Sunday, August 02, 2009

Obama's birth, and the dumbest conspiracy theory on Earth

Have a look a President Obama's birth certificate. It's been verified by Hawai'i's Registar of Vital Statistics and by the state's Health Director as well. Need more evidence? Both Honolulu newspapers published Obama's birth announcement in 1961. A family friend of the Obamas who was living in Hawai'i in 1961 recently talked about her memories of Barack Obama's birth.

Unfortunately, some irrational people are still not convinced. Alan Keyes and Pat Boone for example. Or Congressman Roy Blunt. Or the majority of Republicans.

What?!

That's right, according to a dailykos.com poll, 28% of Republicans do not believe that Obama was not born in the United States, and another 30% are "not sure."

Am I surprised? No, I guess not. After all, these are the same people who've rejected the conclusive empirical evidence that the earth is billions of years old, and that mammals evolved from more primitive species. Heck, the same dailykos poll that asked about the birth certificate also found that only 24% of Republicans believe that America and Africa were once part of the same continent.

The relationship between the Republican leadership and the "birthers" is a complicated and stormy one. Congressman Mike Castle, one of the nicest people in the Republican Party, was trying to have a friendly talk with some senior citizens recently when he was interrupted by a birther who went a tirade in which she screamed at him for several minutes while waving her own birth certificate. But what's a sane Republican to do? After all, as the polls demonstrate, these people are not a minority fringe, they're the majority of the Republican faithful.

Furthermore, as much as the Republican leadership might claim that they'd like to put the issue to rest, in principle they like what the birthers are doing. As Ofari Hutchinson of huffingtonpost.com recently noted,

"Republicans have a nice little con game going with the birthers. Here's GOP Chairman Michael Steele speaking recently. "The birthers are an unnecessary distraction." Steele blasted the birthers for giving the Democrats a brush to paint the GOP as a bunch of conspiracy driven wackos. Steele admonished the birthers to get over it and hit Obama hard on health care, the economy, the deficit; in other words to pound him on the issues that count. The problem with this is that it took Steele months to finally purse his lips to gingerly rap the birthers, and even then he delivered his criticism in a statement.

In fact, the last thing that Steele and other GOP top cats want is for them to go away. The more the media slams them, the more Democrats lampoon them, and the more respected GOP luminaries denounce them, this serves only to stir more internet chatter and right wing talk show gab that Obama may not be a true blue American."

One last observation. Republican Congressman Eric Cantor has come up with some great spin on the development of the birther movement.
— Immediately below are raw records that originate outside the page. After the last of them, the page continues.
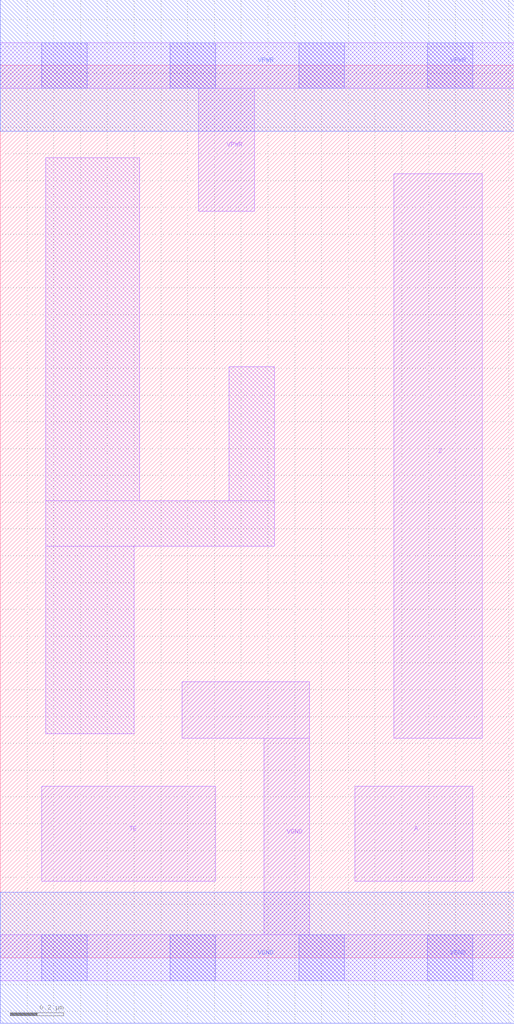
<source format=lef>
# Copyright 2020 The SkyWater PDK Authors
#
# Licensed under the Apache License, Version 2.0 (the "License");
# you may not use this file except in compliance with the License.
# You may obtain a copy of the License at
#
#     https://www.apache.org/licenses/LICENSE-2.0
#
# Unless required by applicable law or agreed to in writing, software
# distributed under the License is distributed on an "AS IS" BASIS,
# WITHOUT WARRANTIES OR CONDITIONS OF ANY KIND, either express or implied.
# See the License for the specific language governing permissions and
# limitations under the License.
#
# SPDX-License-Identifier: Apache-2.0

VERSION 5.7 ;
  NAMESCASESENSITIVE ON ;
  NOWIREEXTENSIONATPIN ON ;
  DIVIDERCHAR "/" ;
  BUSBITCHARS "[]" ;
UNITS
  DATABASE MICRONS 200 ;
END UNITS
MACRO sky130_fd_sc_lp__einvp_m
  CLASS CORE ;
  SOURCE USER ;
  FOREIGN sky130_fd_sc_lp__einvp_m ;
  ORIGIN  0.000000  0.000000 ;
  SIZE  1.920000 BY  3.330000 ;
  SYMMETRY X Y R90 ;
  SITE unit ;
  PIN A
    ANTENNAGATEAREA  0.126000 ;
    DIRECTION INPUT ;
    USE SIGNAL ;
    PORT
      LAYER li1 ;
        RECT 1.325000 0.285000 1.765000 0.640000 ;
    END
  END A
  PIN TE
    ANTENNAGATEAREA  0.189000 ;
    DIRECTION INPUT ;
    USE SIGNAL ;
    PORT
      LAYER li1 ;
        RECT 0.155000 0.285000 0.805000 0.640000 ;
    END
  END TE
  PIN Z
    ANTENNADIFFAREA  0.222600 ;
    DIRECTION OUTPUT ;
    USE SIGNAL ;
    PORT
      LAYER li1 ;
        RECT 1.470000 0.820000 1.800000 2.925000 ;
    END
  END Z
  PIN VGND
    DIRECTION INOUT ;
    USE GROUND ;
    PORT
      LAYER li1 ;
        RECT 0.000000 -0.085000 1.920000 0.085000 ;
        RECT 0.680000  0.820000 1.155000 1.030000 ;
        RECT 0.985000  0.085000 1.155000 0.820000 ;
      LAYER mcon ;
        RECT 0.155000 -0.085000 0.325000 0.085000 ;
        RECT 0.635000 -0.085000 0.805000 0.085000 ;
        RECT 1.115000 -0.085000 1.285000 0.085000 ;
        RECT 1.595000 -0.085000 1.765000 0.085000 ;
      LAYER met1 ;
        RECT 0.000000 -0.245000 1.920000 0.245000 ;
    END
  END VGND
  PIN VPWR
    DIRECTION INOUT ;
    USE POWER ;
    PORT
      LAYER li1 ;
        RECT 0.000000 3.245000 1.920000 3.415000 ;
        RECT 0.740000 2.785000 0.950000 3.245000 ;
      LAYER mcon ;
        RECT 0.155000 3.245000 0.325000 3.415000 ;
        RECT 0.635000 3.245000 0.805000 3.415000 ;
        RECT 1.115000 3.245000 1.285000 3.415000 ;
        RECT 1.595000 3.245000 1.765000 3.415000 ;
      LAYER met1 ;
        RECT 0.000000 3.085000 1.920000 3.575000 ;
    END
  END VPWR
  OBS
    LAYER li1 ;
      RECT 0.170000 0.835000 0.500000 1.535000 ;
      RECT 0.170000 1.535000 1.025000 1.705000 ;
      RECT 0.170000 1.705000 0.520000 2.985000 ;
      RECT 0.855000 1.705000 1.025000 2.205000 ;
  END
END sky130_fd_sc_lp__einvp_m

</source>
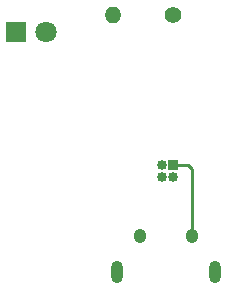
<source format=gbr>
%TF.GenerationSoftware,KiCad,Pcbnew,6.0.6*%
%TF.CreationDate,2022-07-13T22:25:43+03:00*%
%TF.ProjectId,led.d,6c65642e-642e-46b6-9963-61645f706362,0*%
%TF.SameCoordinates,Original*%
%TF.FileFunction,Copper,L2,Bot*%
%TF.FilePolarity,Positive*%
%FSLAX46Y46*%
G04 Gerber Fmt 4.6, Leading zero omitted, Abs format (unit mm)*
G04 Created by KiCad (PCBNEW 6.0.6) date 2022-07-13 22:25:43*
%MOMM*%
%LPD*%
G01*
G04 APERTURE LIST*
%TA.AperFunction,ComponentPad*%
%ADD10O,0.850000X0.850000*%
%TD*%
%TA.AperFunction,ComponentPad*%
%ADD11R,0.850000X0.850000*%
%TD*%
%TA.AperFunction,ComponentPad*%
%ADD12C,1.400000*%
%TD*%
%TA.AperFunction,ComponentPad*%
%ADD13O,1.400000X1.400000*%
%TD*%
%TA.AperFunction,ComponentPad*%
%ADD14R,1.800000X1.800000*%
%TD*%
%TA.AperFunction,ComponentPad*%
%ADD15C,1.800000*%
%TD*%
%TA.AperFunction,ComponentPad*%
%ADD16O,1.000000X1.900000*%
%TD*%
%TA.AperFunction,ComponentPad*%
%ADD17O,1.050000X1.250000*%
%TD*%
%TA.AperFunction,Conductor*%
%ADD18C,0.250000*%
%TD*%
G04 APERTURE END LIST*
D10*
%TO.P,J2,4,Pin_4*%
%TO.N,data positive*%
X76470000Y-272780000D03*
%TO.P,J2,3,Pin_3*%
%TO.N,ID*%
X76470000Y-271780000D03*
%TO.P,J2,2,Pin_2*%
%TO.N,data negative*%
X77470000Y-272780000D03*
D11*
%TO.P,J2,1,Pin_1*%
%TO.N,Shiled*%
X77470000Y-271780000D03*
%TD*%
D12*
%TO.P,R1000,1*%
%TO.N,VCC*%
X77470000Y-259080000D03*
D13*
%TO.P,R1000,2*%
%TO.N,Net-(D1-Pad2)*%
X72390000Y-259080000D03*
%TD*%
D14*
%TO.P,D1,1,K*%
%TO.N,GND*%
X64150000Y-260485000D03*
D15*
%TO.P,D1,2,A*%
%TO.N,Net-(D1-Pad2)*%
X66690000Y-260485000D03*
%TD*%
D16*
%TO.P,J1,6,Shield*%
%TO.N,Shiled*%
X72675000Y-280805000D03*
D17*
X74625000Y-277805000D03*
X79075000Y-277805000D03*
D16*
X81025000Y-280805000D03*
%TD*%
D18*
%TO.N,Shiled*%
X79075000Y-272115000D02*
X78740000Y-271780000D01*
X79075000Y-277805000D02*
X79075000Y-272115000D01*
X78740000Y-271780000D02*
X77470000Y-271780000D01*
%TD*%
M02*

</source>
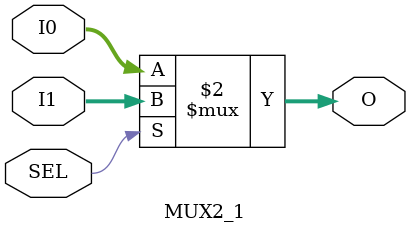
<source format=v>
module MUX2_1(I1, I0, SEL, O);

input [3:0] I1, I0;
input SEL;
output [3:0] O;
assign O = (SEL == 1'b0)? I0:I1;
endmodule

</source>
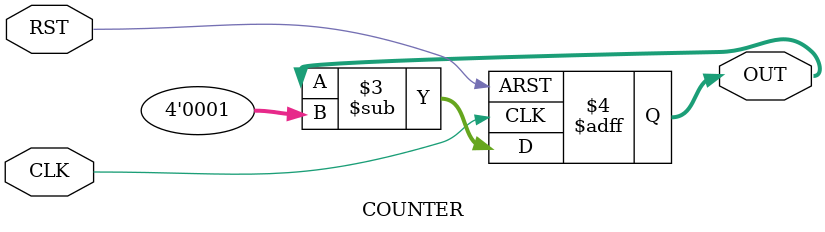
<source format=v>
`timescale 1ns / 1ps


module COUNTER(CLK,RST,OUT);
input CLK,RST;
output reg [3:0]OUT;
always@(posedge CLK or negedge RST)
begin
if (RST==0)
OUT=4'b1111;
else
OUT<=OUT-4'b0001;
end
endmodule
</source>
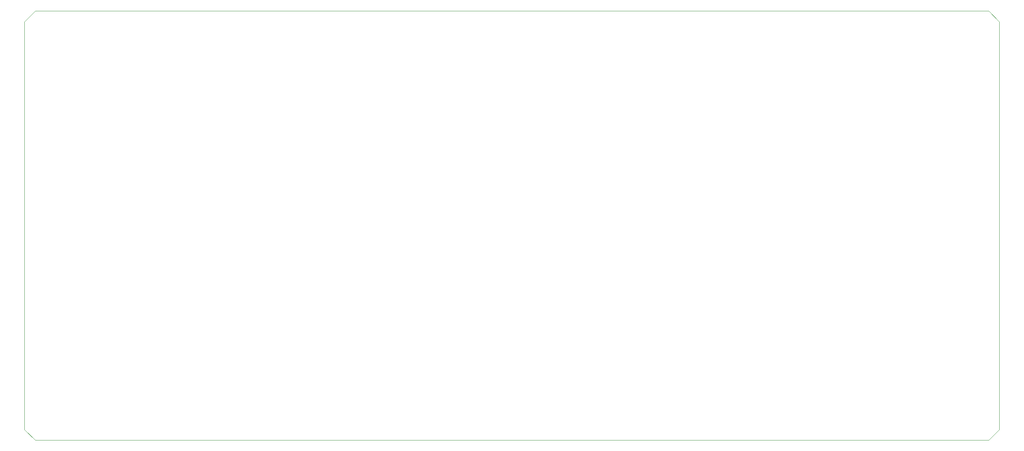
<source format=gbr>
%TF.GenerationSoftware,KiCad,Pcbnew,9.0.4-1.fc42*%
%TF.CreationDate,2025-11-01T05:47:49+00:00*%
%TF.ProjectId,dna,646e612e-6b69-4636-9164-5f7063625858,rev?*%
%TF.SameCoordinates,Original*%
%TF.FileFunction,Profile,NP*%
%FSLAX46Y46*%
G04 Gerber Fmt 4.6, Leading zero omitted, Abs format (unit mm)*
G04 Created by KiCad (PCBNEW 9.0.4-1.fc42) date 2025-11-01 05:47:49*
%MOMM*%
%LPD*%
G01*
G04 APERTURE LIST*
%TA.AperFunction,Profile*%
%ADD10C,0.050000*%
%TD*%
G04 APERTURE END LIST*
D10*
X261000000Y-119000000D02*
X39000000Y-119000000D01*
X261000000Y-119000000D02*
X263500000Y-116500000D01*
X261000000Y-19000000D02*
X263500000Y-21500000D01*
X39000000Y-19000000D02*
X36500000Y-21500000D01*
X36500000Y-21500000D02*
X36500000Y-116500000D01*
X39000000Y-119000000D02*
X36500000Y-116500000D01*
X263500000Y-21500000D02*
X263500000Y-116500000D01*
X261000000Y-19000000D02*
X39000000Y-19000000D01*
M02*

</source>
According to Cantor, it's a vast left-wing conspiracy! I kid you not. His office has released a statement saying that Cantor, "finds it ironic that those most eager to talk about the President’s citizenship are in fact some of his biggest cheerleaders–whether it’s Chris Matthews or others on MSNBC, the Huffington Post, or camera toting liberal bloggers chasing people through the streets of Washington."
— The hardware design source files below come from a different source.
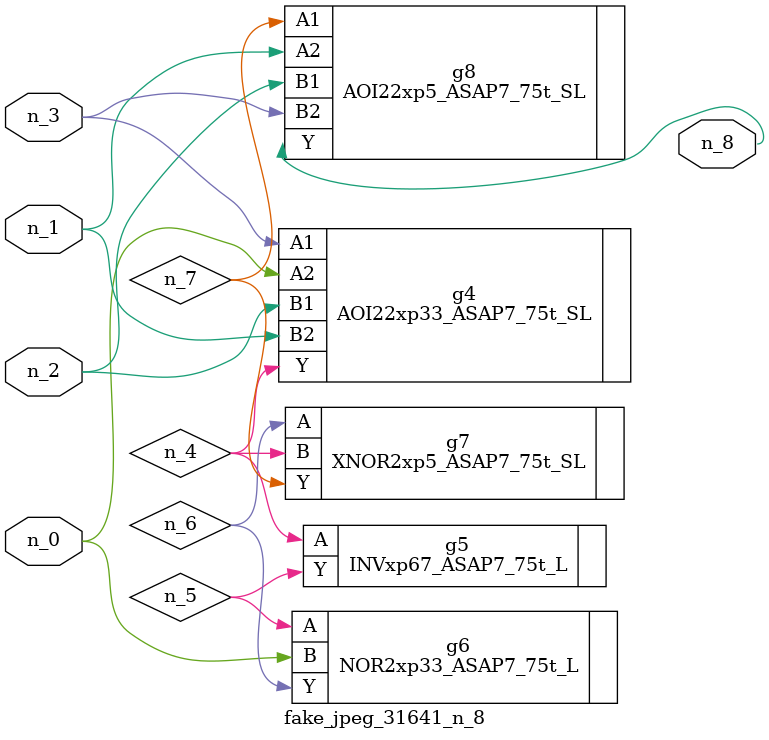
<source format=v>
module fake_jpeg_31641_n_8 (n_0, n_3, n_2, n_1, n_8);

input n_0;
input n_3;
input n_2;
input n_1;

output n_8;

wire n_4;
wire n_6;
wire n_5;
wire n_7;

AOI22xp33_ASAP7_75t_SL g4 ( 
.A1(n_3),
.A2(n_0),
.B1(n_2),
.B2(n_1),
.Y(n_4)
);

INVxp67_ASAP7_75t_L g5 ( 
.A(n_4),
.Y(n_5)
);

NOR2xp33_ASAP7_75t_L g6 ( 
.A(n_5),
.B(n_0),
.Y(n_6)
);

XNOR2xp5_ASAP7_75t_SL g7 ( 
.A(n_6),
.B(n_4),
.Y(n_7)
);

AOI22xp5_ASAP7_75t_SL g8 ( 
.A1(n_7),
.A2(n_1),
.B1(n_2),
.B2(n_3),
.Y(n_8)
);


endmodule
</source>
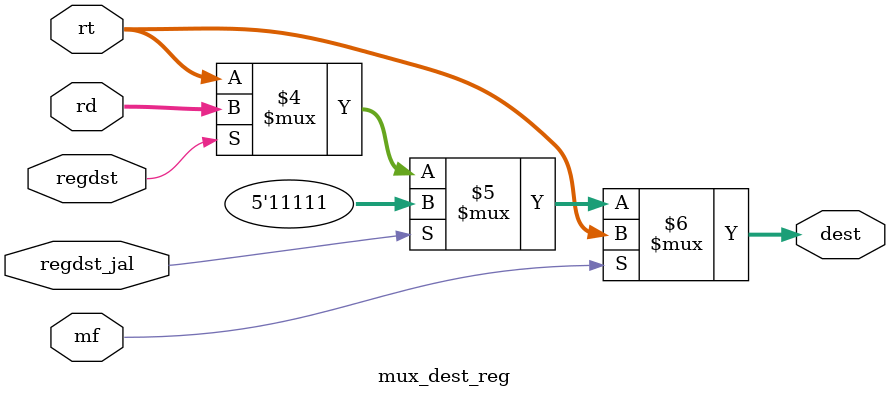
<source format=v>
`timescale 1ns / 1ps


module mux_dest_reg(
    input [4:0] rt,
    input [4:0] rd,
    input regdst,
    input mf,
    input regdst_jal,
    output [4:0] dest
);
    assign dest = (mf==1)?rt:(regdst_jal==1)?5'd31:(regdst == 1'b0)?rt:rd;
endmodule

</source>
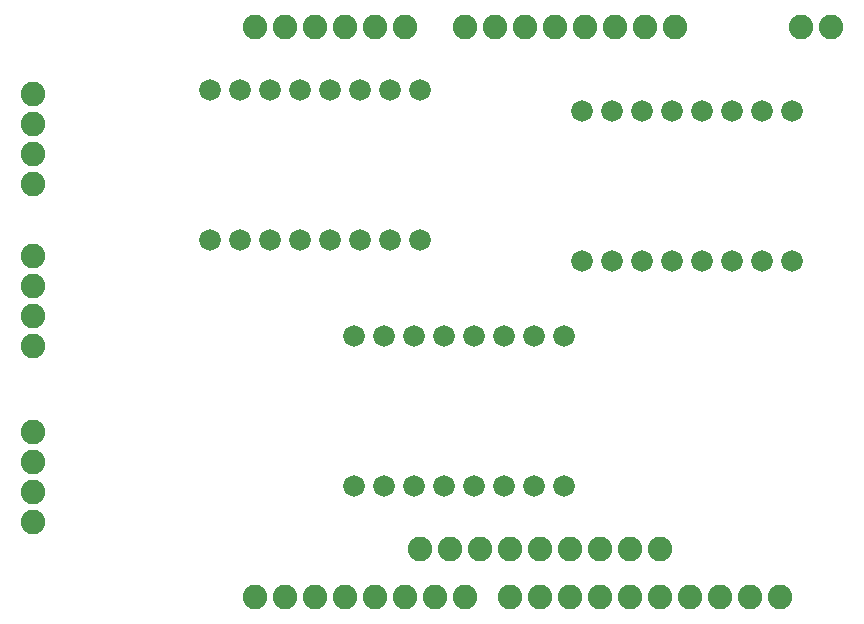
<source format=gts>
G75*
%MOIN*%
%OFA0B0*%
%FSLAX25Y25*%
%IPPOS*%
%LPD*%
%AMOC8*
5,1,8,0,0,1.08239X$1,22.5*
%
%ADD10C,0.08200*%
%ADD11C,0.07200*%
D10*
X0045000Y0059000D03*
X0045000Y0069000D03*
X0045000Y0079000D03*
X0045000Y0089000D03*
X0045000Y0117500D03*
X0045000Y0127500D03*
X0045000Y0137500D03*
X0045000Y0147500D03*
X0045000Y0171500D03*
X0045000Y0181500D03*
X0045000Y0191500D03*
X0045000Y0201500D03*
X0119000Y0224000D03*
X0129000Y0224000D03*
X0139000Y0224000D03*
X0149000Y0224000D03*
X0159000Y0224000D03*
X0169000Y0224000D03*
X0189000Y0224000D03*
X0199000Y0224000D03*
X0209000Y0224000D03*
X0219000Y0224000D03*
X0229000Y0224000D03*
X0239000Y0224000D03*
X0249000Y0224000D03*
X0259000Y0224000D03*
X0301000Y0224000D03*
X0311000Y0224000D03*
X0254000Y0050000D03*
X0244000Y0050000D03*
X0234000Y0050000D03*
X0224000Y0050000D03*
X0214000Y0050000D03*
X0204000Y0050000D03*
X0194000Y0050000D03*
X0184000Y0050000D03*
X0174000Y0050000D03*
X0169000Y0034000D03*
X0159000Y0034000D03*
X0149000Y0034000D03*
X0139000Y0034000D03*
X0129000Y0034000D03*
X0119000Y0034000D03*
X0179000Y0034000D03*
X0189000Y0034000D03*
X0204000Y0034000D03*
X0214000Y0034000D03*
X0224000Y0034000D03*
X0234000Y0034000D03*
X0244000Y0034000D03*
X0254000Y0034000D03*
X0264000Y0034000D03*
X0274000Y0034000D03*
X0284000Y0034000D03*
X0294000Y0034000D03*
D11*
X0222000Y0071000D03*
X0212000Y0071000D03*
X0202000Y0071000D03*
X0192000Y0071000D03*
X0182000Y0071000D03*
X0172000Y0071000D03*
X0162000Y0071000D03*
X0152000Y0071000D03*
X0152000Y0121000D03*
X0162000Y0121000D03*
X0172000Y0121000D03*
X0182000Y0121000D03*
X0192000Y0121000D03*
X0202000Y0121000D03*
X0212000Y0121000D03*
X0222000Y0121000D03*
X0228000Y0146000D03*
X0238000Y0146000D03*
X0248000Y0146000D03*
X0258000Y0146000D03*
X0268000Y0146000D03*
X0278000Y0146000D03*
X0288000Y0146000D03*
X0298000Y0146000D03*
X0298000Y0196000D03*
X0288000Y0196000D03*
X0278000Y0196000D03*
X0268000Y0196000D03*
X0258000Y0196000D03*
X0248000Y0196000D03*
X0238000Y0196000D03*
X0228000Y0196000D03*
X0174000Y0203000D03*
X0164000Y0203000D03*
X0154000Y0203000D03*
X0144000Y0203000D03*
X0134000Y0203000D03*
X0124000Y0203000D03*
X0114000Y0203000D03*
X0104000Y0203000D03*
X0104000Y0153000D03*
X0114000Y0153000D03*
X0124000Y0153000D03*
X0134000Y0153000D03*
X0144000Y0153000D03*
X0154000Y0153000D03*
X0164000Y0153000D03*
X0174000Y0153000D03*
M02*

</source>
Of course if that's what Congressman Cantor believes, then he and I actually have something in common: we both believe that the majority of Republican voters can be easily duped by a lot of nonsense.

Update 08/05/09:

US News and World Report has jumped on the "it's a left-wing media conspiracy" bandwagon.

"(S)ome conservatives argue that the media's interest in the "Birther" movement is biased and partisan, an effort to paint Republicans as nutty."

No additional effort is needed to paint Republicans as nutty, they're already doing a fine job of that all by themselves.